▸ What the task requires: Reproduce every line of the listing below without changing a character, but leave the pictures out.

Dataset records
::::
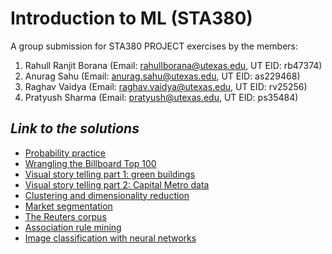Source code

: # Introduction to ML (STA380)
A group submission for STA380 PROJECT exercises by the members:
  1. Rahull Ranjit Borana (Email: rahullborana@utexas.edu, UT EID: rb47374)
  2. Anurag Sahu (Email: anurag.sahu@utexas.edu, UT EID: as229468)
  3. Raghav Vaidya (Email: raghav.vaidya@utexas.edu, UT EID: rv25256)
  4. Pratyush Sharma (Email: pratyush@utexas.edu, UT EID: ps35484)

## *Link to the solutions*
- [Probability practice](problem1.ipynb)
- [Wrangling the Billboard Top 100](problem2.ipynb)
- [Visual story telling part 1: green buildings](problem3.ipynb)
- [Visual story telling part 2: Capital Metro data](problem4.ipynb)
- [Clustering and dimensionality reduction](problem5.ipynb)
- [Market segmentation](problem6.ipynb)
- [The Reuters corpus](problem7.ipynb)
- [Association rule mining](problem8.pdf)
- [Image classification with neural networks](problem9.ipynb)
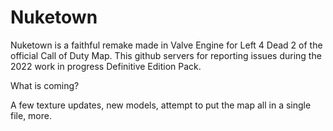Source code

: # Nuketown
Nuketown is a faithful remake made in Valve Engine for Left 4 Dead 2 of the official Call of Duty Map.
This github servers for reporting issues during the 2022 work in progress Definitive Edition Pack.


What is coming?

A few texture updates, new models, attempt to put the map all in a single file, more.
::::
▸ Response to this exercise:
Source code

: # Introduction to ML (STA380)
A group submission for STA380 PROJECT exercises by the members:
  1. Rahull Ranjit Borana (Email: rahullborana@utexas.edu, UT EID: rb47374)
  2. Anurag Sahu (Email: anurag.sahu@utexas.edu, UT EID: as229468)
  3. Raghav Vaidya (Email: raghav.vaidya@utexas.edu, UT EID: rv25256)
  4. Pratyush Sharma (Email: pratyush@utexas.edu, UT EID: ps35484)

## *Link to the solutions*
- [Probability practice](problem1.ipynb)
- [Wrangling the Billboard Top 100](problem2.ipynb)
- [Visual story telling part 1: green buildings](problem3.ipynb)
- [Visual story telling part 2: Capital Metro data](problem4.ipynb)
- [Clustering and dimensionality reduction](problem5.ipynb)
- [Market segmentation](problem6.ipynb)
- [The Reuters corpus](problem7.ipynb)
- [Association rule mining](problem8.pdf)
- [Image classification with neural networks](problem9.ipynb)
Source code

: # Nuketown
Nuketown is a faithful remake made in Valve Engine for Left 4 Dead 2 of the official Call of Duty Map.
This github servers for reporting issues during the 2022 work in progress Definitive Edition Pack.


What is coming?

A few texture updates, new models, attempt to put the map all in a single file, more.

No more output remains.